Is there a 'best time of year' to start a business?
I would say people generally appoint designers in spring or autumn; however, you could be approached by a potential client at any time of year. Therefore, I would focus on setting up your business at a time when you will be able to dedicate time and energy to getting all of the systems and processes set up. When you then secure your first client, you will be best prepared to offer a polished service right from the word go.
How do I ensure I stay inspired, and don't burn out?
I find the best way to stay inspired is to try to avoid comparison with other designers. Focusing on your competitors narrows your field of vision and restricts your creativity. Use social media as a platform to express your brand, rather than as a means to feed your creativity. Instead, find time to go to suppliers to see their latest collections and, whenever possible, speak to the craftsmen to find out what inspires them. Go to talks, events and galleries, taking photos or sketching things that interest you. Most importantly, try to take risks –that is often where the magic lies.

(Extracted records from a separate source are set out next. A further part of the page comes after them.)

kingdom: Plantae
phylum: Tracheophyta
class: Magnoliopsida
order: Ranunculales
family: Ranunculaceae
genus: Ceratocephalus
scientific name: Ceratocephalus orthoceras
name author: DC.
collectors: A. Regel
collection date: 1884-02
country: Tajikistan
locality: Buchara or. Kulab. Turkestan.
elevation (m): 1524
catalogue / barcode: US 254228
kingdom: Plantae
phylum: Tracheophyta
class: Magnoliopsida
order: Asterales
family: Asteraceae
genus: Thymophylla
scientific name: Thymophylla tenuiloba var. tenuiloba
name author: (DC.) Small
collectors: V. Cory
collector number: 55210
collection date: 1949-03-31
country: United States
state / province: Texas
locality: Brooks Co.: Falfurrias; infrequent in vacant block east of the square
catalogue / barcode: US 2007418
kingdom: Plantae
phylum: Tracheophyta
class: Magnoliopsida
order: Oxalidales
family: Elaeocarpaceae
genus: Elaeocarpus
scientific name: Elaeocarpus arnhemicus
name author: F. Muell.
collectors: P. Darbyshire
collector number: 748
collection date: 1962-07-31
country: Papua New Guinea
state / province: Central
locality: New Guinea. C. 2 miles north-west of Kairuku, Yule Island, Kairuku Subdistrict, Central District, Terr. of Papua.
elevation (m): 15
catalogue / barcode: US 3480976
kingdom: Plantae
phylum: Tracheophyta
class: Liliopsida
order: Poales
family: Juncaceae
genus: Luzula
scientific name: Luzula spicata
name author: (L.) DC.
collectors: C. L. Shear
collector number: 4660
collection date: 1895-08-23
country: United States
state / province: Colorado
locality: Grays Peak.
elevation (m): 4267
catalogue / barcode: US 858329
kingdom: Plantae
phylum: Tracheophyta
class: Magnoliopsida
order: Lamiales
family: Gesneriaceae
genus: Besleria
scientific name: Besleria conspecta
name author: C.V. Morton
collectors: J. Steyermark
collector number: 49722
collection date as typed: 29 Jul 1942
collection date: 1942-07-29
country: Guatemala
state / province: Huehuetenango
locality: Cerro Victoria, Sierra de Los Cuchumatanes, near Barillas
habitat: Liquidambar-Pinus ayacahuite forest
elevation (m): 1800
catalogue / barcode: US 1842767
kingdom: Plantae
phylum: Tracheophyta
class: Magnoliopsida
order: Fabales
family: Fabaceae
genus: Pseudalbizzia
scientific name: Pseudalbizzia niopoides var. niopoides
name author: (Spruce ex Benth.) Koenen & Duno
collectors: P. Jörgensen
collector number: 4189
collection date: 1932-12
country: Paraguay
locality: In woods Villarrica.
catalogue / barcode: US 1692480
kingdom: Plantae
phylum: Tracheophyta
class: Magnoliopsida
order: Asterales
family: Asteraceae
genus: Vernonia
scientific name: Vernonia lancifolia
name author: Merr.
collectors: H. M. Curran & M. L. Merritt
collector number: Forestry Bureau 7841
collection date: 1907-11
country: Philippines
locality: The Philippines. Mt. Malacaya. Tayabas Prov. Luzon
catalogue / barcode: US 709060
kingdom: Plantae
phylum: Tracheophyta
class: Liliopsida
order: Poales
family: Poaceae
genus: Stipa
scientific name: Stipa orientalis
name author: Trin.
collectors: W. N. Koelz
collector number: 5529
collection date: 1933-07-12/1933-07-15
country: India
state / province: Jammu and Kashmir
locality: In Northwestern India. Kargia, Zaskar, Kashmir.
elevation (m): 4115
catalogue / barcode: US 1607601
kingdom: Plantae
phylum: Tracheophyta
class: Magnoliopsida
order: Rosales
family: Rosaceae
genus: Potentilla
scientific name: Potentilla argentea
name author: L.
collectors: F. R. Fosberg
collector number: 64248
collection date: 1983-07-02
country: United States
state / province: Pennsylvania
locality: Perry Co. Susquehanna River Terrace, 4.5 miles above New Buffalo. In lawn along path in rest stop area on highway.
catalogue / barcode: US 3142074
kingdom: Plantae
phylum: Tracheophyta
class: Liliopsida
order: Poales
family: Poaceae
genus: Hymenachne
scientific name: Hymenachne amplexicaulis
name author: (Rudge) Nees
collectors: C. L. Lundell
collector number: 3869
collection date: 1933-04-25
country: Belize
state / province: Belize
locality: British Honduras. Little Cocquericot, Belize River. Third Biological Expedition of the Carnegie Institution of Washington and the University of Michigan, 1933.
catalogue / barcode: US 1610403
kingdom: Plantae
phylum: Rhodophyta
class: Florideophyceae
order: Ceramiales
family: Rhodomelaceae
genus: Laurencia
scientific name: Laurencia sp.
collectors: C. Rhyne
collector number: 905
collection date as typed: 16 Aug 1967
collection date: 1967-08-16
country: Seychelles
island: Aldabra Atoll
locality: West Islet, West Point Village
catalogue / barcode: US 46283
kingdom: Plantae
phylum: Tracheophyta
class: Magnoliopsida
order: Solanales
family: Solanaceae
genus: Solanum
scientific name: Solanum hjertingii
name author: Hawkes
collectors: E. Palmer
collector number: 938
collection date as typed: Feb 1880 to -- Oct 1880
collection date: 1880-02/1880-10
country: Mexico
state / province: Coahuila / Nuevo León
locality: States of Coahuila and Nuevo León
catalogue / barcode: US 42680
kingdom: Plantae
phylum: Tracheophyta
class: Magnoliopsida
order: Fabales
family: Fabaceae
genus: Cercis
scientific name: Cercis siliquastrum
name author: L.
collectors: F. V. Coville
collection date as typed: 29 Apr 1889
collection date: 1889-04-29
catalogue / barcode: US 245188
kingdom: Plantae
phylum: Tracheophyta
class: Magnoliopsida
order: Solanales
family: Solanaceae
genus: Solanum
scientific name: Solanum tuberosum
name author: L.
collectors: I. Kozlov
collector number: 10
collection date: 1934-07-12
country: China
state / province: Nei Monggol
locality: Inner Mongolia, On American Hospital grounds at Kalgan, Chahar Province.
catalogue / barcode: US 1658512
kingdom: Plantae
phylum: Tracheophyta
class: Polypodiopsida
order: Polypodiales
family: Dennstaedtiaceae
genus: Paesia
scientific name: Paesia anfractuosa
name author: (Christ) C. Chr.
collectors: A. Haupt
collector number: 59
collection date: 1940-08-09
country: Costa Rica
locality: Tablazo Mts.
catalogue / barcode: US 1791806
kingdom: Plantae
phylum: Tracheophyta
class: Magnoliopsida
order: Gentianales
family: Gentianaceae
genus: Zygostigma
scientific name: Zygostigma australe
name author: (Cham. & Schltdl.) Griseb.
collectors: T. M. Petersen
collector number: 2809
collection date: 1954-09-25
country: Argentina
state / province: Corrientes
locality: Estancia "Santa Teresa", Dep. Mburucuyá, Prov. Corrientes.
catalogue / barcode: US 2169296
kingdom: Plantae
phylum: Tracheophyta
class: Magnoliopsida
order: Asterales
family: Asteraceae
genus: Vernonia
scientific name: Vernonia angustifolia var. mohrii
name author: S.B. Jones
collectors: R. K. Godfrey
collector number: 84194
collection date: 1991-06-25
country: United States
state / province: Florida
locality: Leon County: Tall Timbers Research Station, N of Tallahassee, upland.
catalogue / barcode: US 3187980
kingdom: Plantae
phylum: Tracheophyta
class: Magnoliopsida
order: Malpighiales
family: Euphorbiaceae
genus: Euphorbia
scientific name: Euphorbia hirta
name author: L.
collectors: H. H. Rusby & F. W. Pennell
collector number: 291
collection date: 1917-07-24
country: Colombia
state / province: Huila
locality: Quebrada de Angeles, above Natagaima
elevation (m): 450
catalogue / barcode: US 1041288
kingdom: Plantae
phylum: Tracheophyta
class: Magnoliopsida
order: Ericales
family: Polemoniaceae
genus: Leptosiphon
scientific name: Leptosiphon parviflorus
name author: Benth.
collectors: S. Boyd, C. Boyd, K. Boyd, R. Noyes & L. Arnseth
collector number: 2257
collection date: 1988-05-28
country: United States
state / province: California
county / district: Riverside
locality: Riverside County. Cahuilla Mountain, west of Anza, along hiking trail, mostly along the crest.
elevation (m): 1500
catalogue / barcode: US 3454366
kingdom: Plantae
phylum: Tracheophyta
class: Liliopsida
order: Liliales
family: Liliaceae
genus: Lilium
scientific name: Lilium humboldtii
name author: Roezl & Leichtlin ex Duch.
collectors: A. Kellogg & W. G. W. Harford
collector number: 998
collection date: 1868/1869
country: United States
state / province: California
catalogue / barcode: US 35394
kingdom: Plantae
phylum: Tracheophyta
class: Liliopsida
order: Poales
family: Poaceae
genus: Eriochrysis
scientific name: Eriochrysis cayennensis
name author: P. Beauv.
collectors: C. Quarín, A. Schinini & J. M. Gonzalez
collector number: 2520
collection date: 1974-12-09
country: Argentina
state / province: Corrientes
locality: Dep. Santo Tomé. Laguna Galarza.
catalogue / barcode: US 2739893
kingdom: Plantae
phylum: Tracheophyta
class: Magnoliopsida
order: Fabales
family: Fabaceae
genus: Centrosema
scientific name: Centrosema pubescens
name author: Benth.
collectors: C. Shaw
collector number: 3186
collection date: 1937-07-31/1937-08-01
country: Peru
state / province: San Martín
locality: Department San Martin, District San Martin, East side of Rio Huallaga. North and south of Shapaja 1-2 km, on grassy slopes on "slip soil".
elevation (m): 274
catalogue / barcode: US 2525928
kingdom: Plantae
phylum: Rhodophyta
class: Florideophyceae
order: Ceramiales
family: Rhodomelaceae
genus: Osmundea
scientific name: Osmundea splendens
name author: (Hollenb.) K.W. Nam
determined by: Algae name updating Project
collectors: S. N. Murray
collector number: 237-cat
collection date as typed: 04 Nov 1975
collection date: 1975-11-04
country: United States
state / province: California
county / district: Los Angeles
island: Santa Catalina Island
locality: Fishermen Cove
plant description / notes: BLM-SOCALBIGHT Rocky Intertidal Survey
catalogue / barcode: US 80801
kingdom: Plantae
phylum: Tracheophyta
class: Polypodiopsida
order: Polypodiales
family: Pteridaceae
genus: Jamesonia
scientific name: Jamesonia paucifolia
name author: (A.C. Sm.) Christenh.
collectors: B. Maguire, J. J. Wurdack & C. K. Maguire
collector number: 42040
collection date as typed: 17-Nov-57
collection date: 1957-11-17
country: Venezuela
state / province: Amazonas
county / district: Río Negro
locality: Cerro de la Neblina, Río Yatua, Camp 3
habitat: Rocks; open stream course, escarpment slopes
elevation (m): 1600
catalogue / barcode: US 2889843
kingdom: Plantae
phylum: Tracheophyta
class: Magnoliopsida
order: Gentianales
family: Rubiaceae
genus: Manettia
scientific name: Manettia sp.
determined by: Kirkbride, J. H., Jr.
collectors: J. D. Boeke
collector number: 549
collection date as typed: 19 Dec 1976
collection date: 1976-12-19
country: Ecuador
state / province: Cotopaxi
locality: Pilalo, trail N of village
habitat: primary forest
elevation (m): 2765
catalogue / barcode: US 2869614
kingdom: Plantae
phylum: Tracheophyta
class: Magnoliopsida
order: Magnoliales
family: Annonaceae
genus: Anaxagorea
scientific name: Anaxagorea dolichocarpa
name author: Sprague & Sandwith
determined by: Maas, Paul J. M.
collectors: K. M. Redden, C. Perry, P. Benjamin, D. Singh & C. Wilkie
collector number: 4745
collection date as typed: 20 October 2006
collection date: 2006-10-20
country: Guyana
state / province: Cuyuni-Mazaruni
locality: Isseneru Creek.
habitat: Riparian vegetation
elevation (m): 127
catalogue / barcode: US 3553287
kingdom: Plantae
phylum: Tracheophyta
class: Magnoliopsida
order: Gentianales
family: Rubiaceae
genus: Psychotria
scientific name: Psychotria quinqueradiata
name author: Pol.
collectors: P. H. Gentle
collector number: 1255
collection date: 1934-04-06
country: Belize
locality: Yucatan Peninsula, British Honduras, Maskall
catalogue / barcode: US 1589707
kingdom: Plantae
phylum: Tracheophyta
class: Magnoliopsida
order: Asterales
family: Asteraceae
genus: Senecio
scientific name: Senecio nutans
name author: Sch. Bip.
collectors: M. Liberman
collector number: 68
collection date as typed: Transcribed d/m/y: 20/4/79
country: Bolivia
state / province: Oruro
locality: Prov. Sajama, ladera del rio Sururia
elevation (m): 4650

How do I get my first client?
Firstly, get laser-focused on who your ideal client will be and what service you would like to provide. Then tailor all of your branding and communication to appeal to that client. Don’t be scared to be specific right from the beginning – it will help you stay focused and means you will be attracting the right people. Generally, telling everyone you know about your company – both in and out of the industry – is the best course of action. A personal recommendation is the strongest introduction to a potential new client. Lastly, stay positive and seize opportunities when they present themselves.
Are there any particular pieces of technology I need before launching my design startup?
I found Square Space invaluable for setting up my website. I could have an online presence right from the start, without investing heavily in a branding company. Programmes like Estimac or Esti PC are essential for keeping on top of orders and will make the accounting process much easier.
Is there a right and wrong way to source suppliers?
The best suppliers often come by word of mouth. Don’t be scared to ask the Camberyard Collective or other people you know in the industry for recommendations; however, sometimes this isn’t possible. In this situation, go and see the craftmanship in person and do your due diligence, asking for references. Try to minimise risk by appointing a limited number of new suppliers in any one project. When deciding whether to put them in your ‘little black book’, remember – they should be judged just as much for their after-care as for the quality of their product.